Task to complete:
Find the line that contains "Fiqh-o-Usool-e-Fiqh" in the entries below. Output it and each later line exactly, and nothing else.

Records provided:

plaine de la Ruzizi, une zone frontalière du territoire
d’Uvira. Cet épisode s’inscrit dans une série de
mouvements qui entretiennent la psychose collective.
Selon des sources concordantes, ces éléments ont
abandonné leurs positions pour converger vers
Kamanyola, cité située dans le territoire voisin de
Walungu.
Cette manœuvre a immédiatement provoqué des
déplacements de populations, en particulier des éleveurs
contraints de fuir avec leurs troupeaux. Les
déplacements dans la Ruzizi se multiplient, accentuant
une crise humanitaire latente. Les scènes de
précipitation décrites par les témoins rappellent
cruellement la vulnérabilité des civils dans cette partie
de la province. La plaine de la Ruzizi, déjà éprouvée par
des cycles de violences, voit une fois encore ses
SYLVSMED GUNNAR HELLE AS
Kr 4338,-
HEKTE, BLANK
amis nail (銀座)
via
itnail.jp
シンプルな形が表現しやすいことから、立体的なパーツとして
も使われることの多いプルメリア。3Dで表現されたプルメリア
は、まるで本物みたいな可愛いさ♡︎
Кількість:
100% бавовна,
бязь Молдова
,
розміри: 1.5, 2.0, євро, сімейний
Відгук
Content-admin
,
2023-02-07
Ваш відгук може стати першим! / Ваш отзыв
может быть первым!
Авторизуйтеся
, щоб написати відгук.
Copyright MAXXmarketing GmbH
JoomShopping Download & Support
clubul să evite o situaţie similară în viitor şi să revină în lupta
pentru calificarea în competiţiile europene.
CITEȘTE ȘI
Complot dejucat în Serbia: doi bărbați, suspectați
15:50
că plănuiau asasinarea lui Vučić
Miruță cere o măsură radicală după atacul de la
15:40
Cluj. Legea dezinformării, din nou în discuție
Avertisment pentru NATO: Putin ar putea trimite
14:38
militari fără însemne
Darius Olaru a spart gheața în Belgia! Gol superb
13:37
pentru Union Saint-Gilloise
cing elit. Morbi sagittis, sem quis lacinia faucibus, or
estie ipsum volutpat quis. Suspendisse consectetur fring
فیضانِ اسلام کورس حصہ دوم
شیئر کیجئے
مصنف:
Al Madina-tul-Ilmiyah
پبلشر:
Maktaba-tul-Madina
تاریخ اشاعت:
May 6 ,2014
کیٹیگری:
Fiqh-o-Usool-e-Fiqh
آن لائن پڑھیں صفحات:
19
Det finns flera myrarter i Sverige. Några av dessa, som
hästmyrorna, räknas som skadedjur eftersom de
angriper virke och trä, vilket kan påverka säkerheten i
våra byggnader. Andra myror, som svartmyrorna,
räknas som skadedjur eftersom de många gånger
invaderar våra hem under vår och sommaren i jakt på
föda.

Task response:
Fiqh-o-Usool-e-Fiqh
آن لائن پڑھیں صفحات:
19
Det finns flera myrarter i Sverige. Några av dessa, som
hästmyrorna, räknas som skadedjur eftersom de
angriper virke och trä, vilket kan påverka säkerheten i
våra byggnader. Andra myror, som svartmyrorna,
räknas som skadedjur eftersom de många gånger
invaderar våra hem under vår och sommaren i jakt på
föda.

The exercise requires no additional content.